Nevertheless, Hutchinson, like the HIV non-disclosure cases, rests on a rather troubling equation: deceit + risk of physical harm = fraud. Surely, it is the accused’s conduct—the lie—and not the potential physical outcome of the lie that ought to concern us. Feminists have fought hard for the recognition that physical consequences are not relevant in sexual assault: a complainant does not need to be scratched, bruised, or even to have fought back to express non-consent. In fact, the Criminal Code requires that sexual partners take “reasonable steps” to ascertain consent. Hutchinson, however, refocuses on the physical, subordinating psychological and emotional harm.
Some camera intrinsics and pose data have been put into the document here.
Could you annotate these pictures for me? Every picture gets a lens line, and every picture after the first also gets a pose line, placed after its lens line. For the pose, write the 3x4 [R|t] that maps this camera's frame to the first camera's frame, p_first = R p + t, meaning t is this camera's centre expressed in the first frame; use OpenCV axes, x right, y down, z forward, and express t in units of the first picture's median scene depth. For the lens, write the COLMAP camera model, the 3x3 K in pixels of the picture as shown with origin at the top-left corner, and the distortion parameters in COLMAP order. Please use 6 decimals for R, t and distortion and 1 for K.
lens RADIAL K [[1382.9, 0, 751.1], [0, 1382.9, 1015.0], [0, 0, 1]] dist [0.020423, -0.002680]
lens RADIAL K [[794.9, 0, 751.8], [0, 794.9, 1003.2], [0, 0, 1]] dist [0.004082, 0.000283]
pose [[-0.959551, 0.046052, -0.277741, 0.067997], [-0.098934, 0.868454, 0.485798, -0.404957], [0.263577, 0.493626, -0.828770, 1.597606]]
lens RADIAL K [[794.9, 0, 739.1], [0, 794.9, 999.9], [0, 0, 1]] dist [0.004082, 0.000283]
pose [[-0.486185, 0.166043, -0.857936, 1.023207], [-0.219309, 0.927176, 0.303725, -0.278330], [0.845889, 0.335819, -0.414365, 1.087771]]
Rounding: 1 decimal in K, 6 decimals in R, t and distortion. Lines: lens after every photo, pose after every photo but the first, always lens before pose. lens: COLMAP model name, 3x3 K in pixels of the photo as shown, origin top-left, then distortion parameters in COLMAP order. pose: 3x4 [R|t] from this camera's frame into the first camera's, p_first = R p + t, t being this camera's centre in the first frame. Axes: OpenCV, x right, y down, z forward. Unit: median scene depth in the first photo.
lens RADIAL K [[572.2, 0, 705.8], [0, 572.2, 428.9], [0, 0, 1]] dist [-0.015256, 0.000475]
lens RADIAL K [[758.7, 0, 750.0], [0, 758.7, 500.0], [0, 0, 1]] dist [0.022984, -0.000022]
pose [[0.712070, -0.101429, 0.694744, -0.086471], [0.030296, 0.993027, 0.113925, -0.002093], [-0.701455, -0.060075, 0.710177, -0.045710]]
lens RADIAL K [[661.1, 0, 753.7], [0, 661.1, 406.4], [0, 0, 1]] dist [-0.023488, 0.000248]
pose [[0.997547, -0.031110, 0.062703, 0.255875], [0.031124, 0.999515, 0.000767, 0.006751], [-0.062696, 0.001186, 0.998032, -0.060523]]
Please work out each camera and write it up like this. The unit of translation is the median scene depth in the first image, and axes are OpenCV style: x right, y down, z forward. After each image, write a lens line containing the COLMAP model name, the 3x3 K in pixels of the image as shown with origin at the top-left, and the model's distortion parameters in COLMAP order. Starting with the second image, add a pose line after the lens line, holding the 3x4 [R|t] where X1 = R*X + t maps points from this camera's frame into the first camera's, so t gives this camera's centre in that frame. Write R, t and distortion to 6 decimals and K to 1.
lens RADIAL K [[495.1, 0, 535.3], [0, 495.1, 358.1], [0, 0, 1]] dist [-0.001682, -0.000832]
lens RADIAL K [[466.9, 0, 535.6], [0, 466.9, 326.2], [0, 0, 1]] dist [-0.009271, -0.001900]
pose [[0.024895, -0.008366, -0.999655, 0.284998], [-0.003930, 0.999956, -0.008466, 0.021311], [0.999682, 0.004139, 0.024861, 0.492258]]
We are not suggesting that both physical and non-physical effects should always result in criminal charges, but rather that it is unprincipled to draw a line between them.

This leaves us wondering, as with other cases that extended the definition of fraud, if sexual assault is even the right framework within which to evaluate Hutchinson. We are uneasy about the criminal law’s interference in the minutiae of sexual negotiations, even when the sex carries potential consequences such as the risk of mortality that accompanies the chance of contracting a disease or becoming pregnant.  Framing sex as a site of danger, in which every misconduct is read as sexual assault, saps sexual agency. Moreover, broadening the definition of sexual assault to include all the ordinary, petty lies that sexual partners tell one another – which, we suggest, Hutchinson gestures towards – both diminishes the term’s utility and encourages unprincipled distinctions between the physical and emotional. Sexual give-and-take may be better addressed by tort law, if at all. Hutchinson may involve deception and even moral wrong, but it does not follow that it must be categorized as a sexual assault. ______________________________________________

Emily MacKinnon is a lawyer who maintains a general litigation practice, including public interest and advocacy work, at McCarthy Tétrault LLP in Vancouver, B.C.

Constance Crompton is an associate professor of Digital Humanities at the University of British Columbia, Okanagan.

One comment

  1. Theresa Jones · · Reply

    I disagree. Deceit, fraud, with a willful and wanton intention to deceive, for the illicit purpose of personal sexual gratification, despite the absolute knowledge that the “apparent consent” is being obtained specifically because of the failure to disclose and specifically because of the false and misleading representations of reality, is, by law, as it should be, a criminal offense and should,no must, be punishable by law under the sexual assault section of the Criminal Code of Canada.